「野菜や果物の味をしっかり味わって欲しい。その想いが強くなったんです」と迎えてくれたのは、オーナー根津さん。
「アップルパイ」に込められた想い青果問屋の三代目でもある根津さん。どうして、アップルパイをメインのお店にしたのでしょうか?
「理由はふたつあります。私の祖父は、長野のりんご問屋でした。60数年前に、長野県から大田市場にはじめてリンゴを持ってきたと聞いています。家業を受け継ぎ、父も青果の卸をしています。なので、青果は僕にとってとても身近な存在。とくに、リンゴには深い愛着があります。
もうひとつ。お店があるこの場所は、かつてアメリカ軍の基地でした。住所も"アメリカ合衆国 カリフォルニア"だったんですよ。そこで、カリフォルニアについて調べていくと、アップルパイで町おこしをした"ジュリアン"という町があることを知りました。立川も、これからどんどん進化していく町です。だからリンゴを使って、町おこしにすこしでも貢献できればなと考えました。」
なるほど! 自慢のアップルパイは、その時期にいちばんおいしいリンゴを使っています。9月はジョナゴールド、10月は紅玉、ときには海外から入ってきた青リンゴを使い、酸味を足すことも。野菜への深い知識があるからこそ、できる素材選びです。
厳選したリンゴに、すこしの砂糖と、たっぷりのシナモンをきかせて焼き上げます。
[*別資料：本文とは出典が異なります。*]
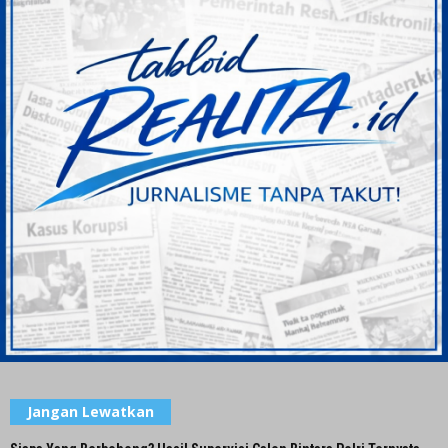
Jangan Lewatkan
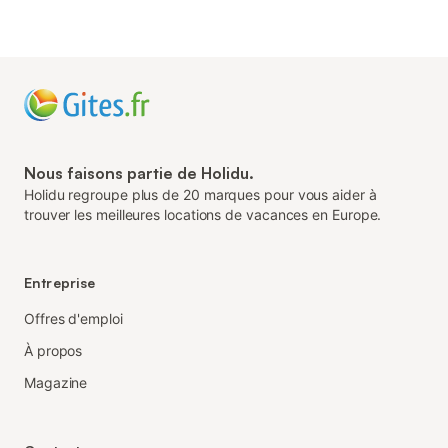
Nous faisons partie de Holidu.
Holidu regroupe plus de 20 marques pour vous aider à
trouver les meilleures locations de vacances en Europe.
Entreprise
Offres d'emploi
À propos
Magazine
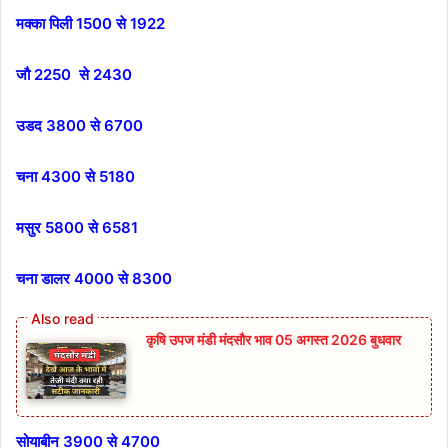
मक्का पिली 1500 से 1922
जौ 2250 से 2430
उडद 3800 से 6700
चना 4300 से 5180
मसुर 5800 से 6581
चना डालर 4000 से 8300
कृषि उपज मंडी मंदसौर भाव 05 अगस्त 2026 बुधवार
सोयाबीन 3900 से 4700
何度も、何度も試作をして、ようやく出来上がったのが甘さひかえめ、しっかりとリンゴのおいしさが感じられるアップルパイです。
アップルパイの形は、四角形。木箱の中にリンゴがたくさんつまっている様子をイメージしているそう。また、生地には全粒粉を使ってヘルシーに。
新鮮な野菜もセットで楽しめる「これまで、飲食店への卸をメインにしてきましたが、仕入れた野菜のおいしさを直接お客さんに伝えていきたいです。サラダバーにも8〜10種類ほどの野菜をそろえていて、アップルパイとセットで楽しんでいただくこともできますよ。」
と、根津さん。
現在、1歳6ヶ月の娘ユウナちゃんがいますが、愛娘が生まれて気付いたことは、立川って、意外と子どもと一緒にゆっくりできるスペースがすくないということ。そこで、
「ベビーチェアや子どもが遊べるスペースを作って、ママたちもゆっくりできる空間にしました。お店は、バリアフリーになっているので、年配の方はもちろん、車椅子の方にも入りやすい設計です。おいしいパイを食べて、ゆっくりしていってくださいね。」
晴れた日はテラス席でいただくのも気持ちが良さそうです。